A energia gerada por Santo Antônio e Jirau deverá ser adicionada ao Sistema Interligado Nacional (SIN), que permite o intercâmbio de energia produzida por todas as usinas que compõem o sistema. Essa energia irá suprir a necessidade do aumento anual de oferta de energia elétrica da ordem de 3,3 mil MW médios, entre os anos de 2011 e 2015. No caso de Santo Antônio e Jirau, a energia vai abastecer o consumo dos moradores de Porto Velho (RO), e também dos consumidores de energia de outras regiões do país.

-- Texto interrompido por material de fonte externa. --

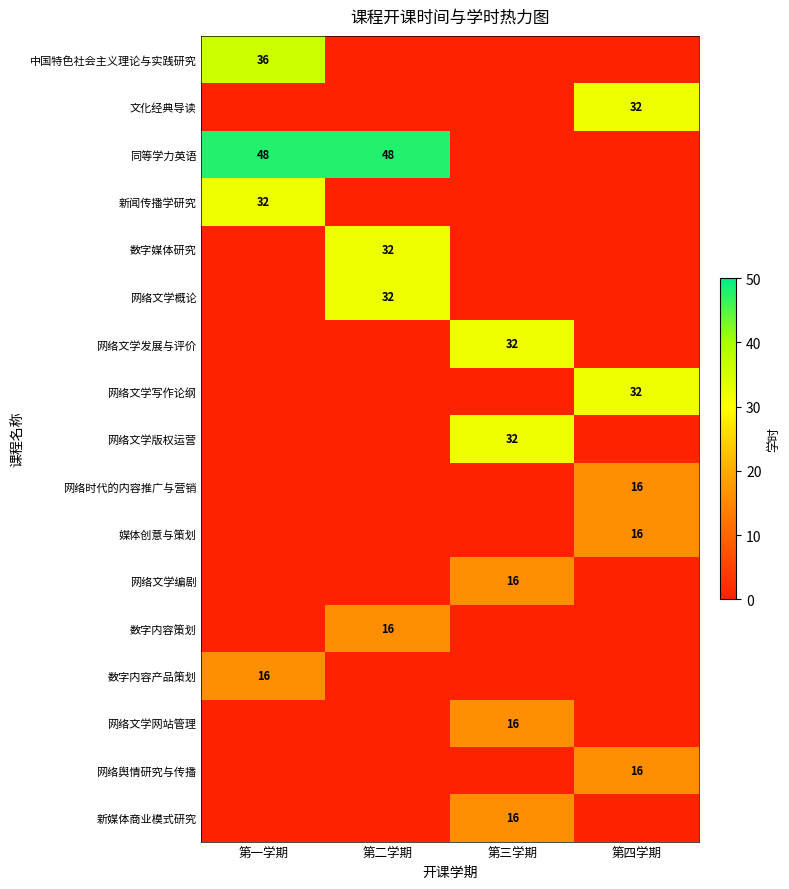

Is the value of 中国特色社会主义理论与实践研究 at 第一学期 greater than the value of 网络文学编剧 at 第三学期?

Yes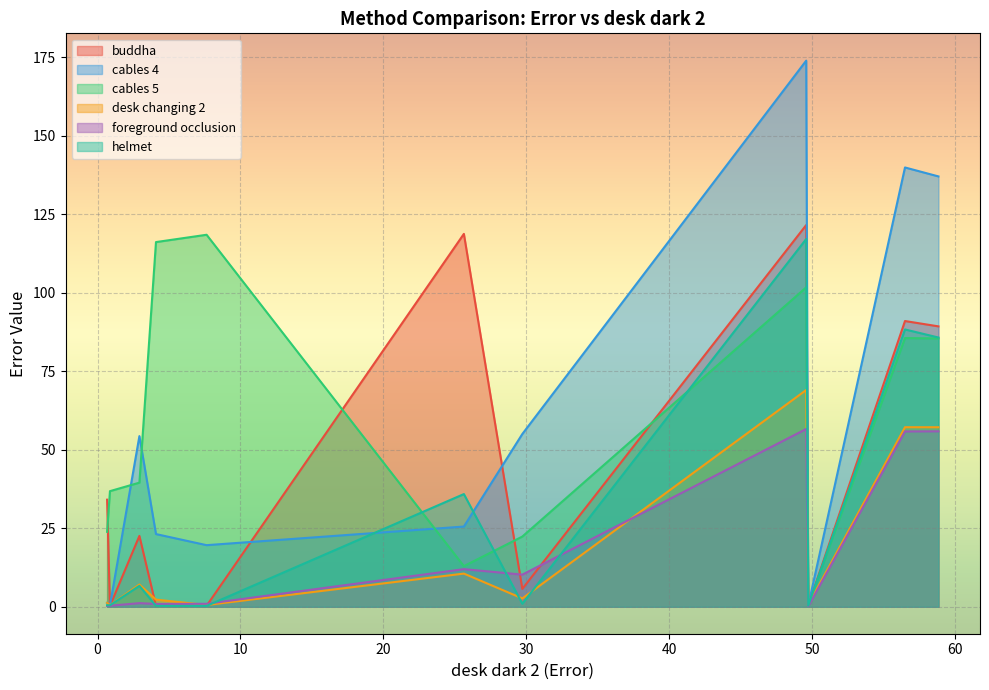

Which series has the largest range (max minus min)?

cables 4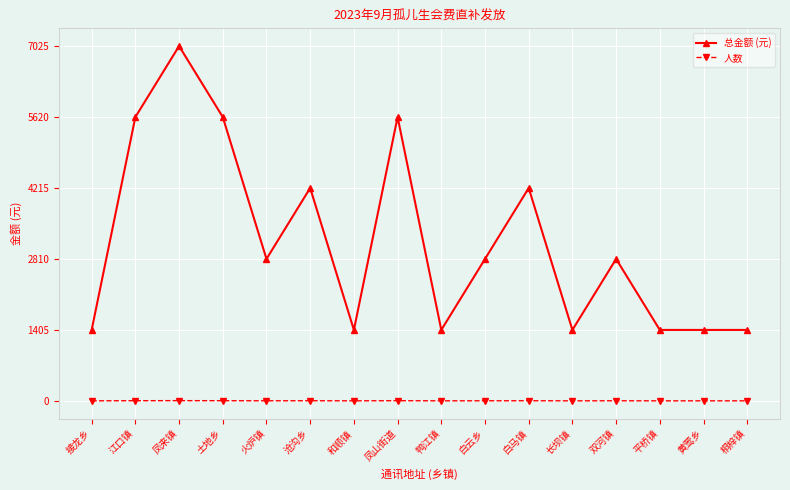

True or false: 人数 has more than 2 points higher than both neighbors.

True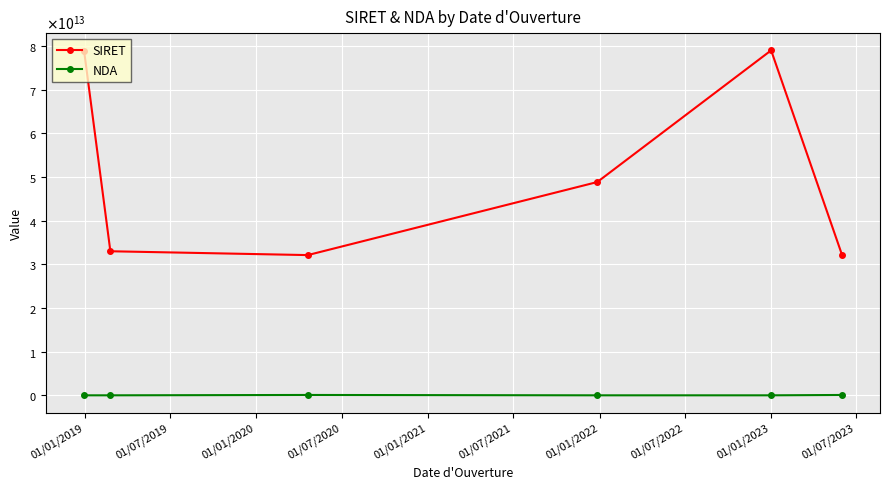

Is this an area chart (filled region under the line)?

No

A IESA já forneceu equipamentos para importantes empreendimentos de energia elétrica no Brasil e no mundo. Entre as principais obras estão as UHE´s de Tucuruí (PA), Mauá (PR), Campos Novos (SC), Batalha (GO e MG), São Salvador (TO), Três Gargantas (China) e Wuskwatim (Canadá).
Como funciona uma Usina Hidrelétrica

A estrutura de uma Usina Hidrelétrica é composta, basicamente, por barragem, sistema de captação e adução de água, casa de força e vertedouro, que funcionam em conjunto e de maneira integrada. Para produzir a energia hidrelétrica é necessário integrar a vazão do rio, a quantidade de água disponível em determinado período de tempo e os desníveis do relevo.
A barragem tem a função de interromper o curso normal do rio e permitir a formação do reservatório. Além de armazenar a água, eles permitem a formação do desnível necessário para a configuração da energia hidráulica, a captação de água no volume adequando e a regularização da vazão dos rios em períodos de chuva ou estiagem.
Os sistemas de captação e adução são formados por túneis, canais ou condutos metálicos que têm a função de levar a água até a casa de força. É nela que estão localizadas as turbinas, formadas por uma série de pás ligadas a um eixo conectado ao gerador. Durante o seu movimento giratório, as turbinas convertem a energia cinética (do movimento da água) em energia elétrica, por meio dos geradores que produzirão a eletricidade. Depois de passar pela turbina, a água é restituída ao leito natural do rio pelo canal de fuga. Os principais tipos de turbina são: Pelton, Kaplan, Francis e Bulbo. A turbina tipo Bulbo é usada nas usinas fio d´água por ser indicada para baixas quedas e altas vazões, não exigindo grandes reservatórios.
Por último, há o vertedouro. Sua função é permitir a saída da água sempre que os níveis do reservatório ultrapassam os limites recomendados. Em períodos de chuva, o processo de abertura de vertedouros busca evitar enchentes na região de entorno da UHE.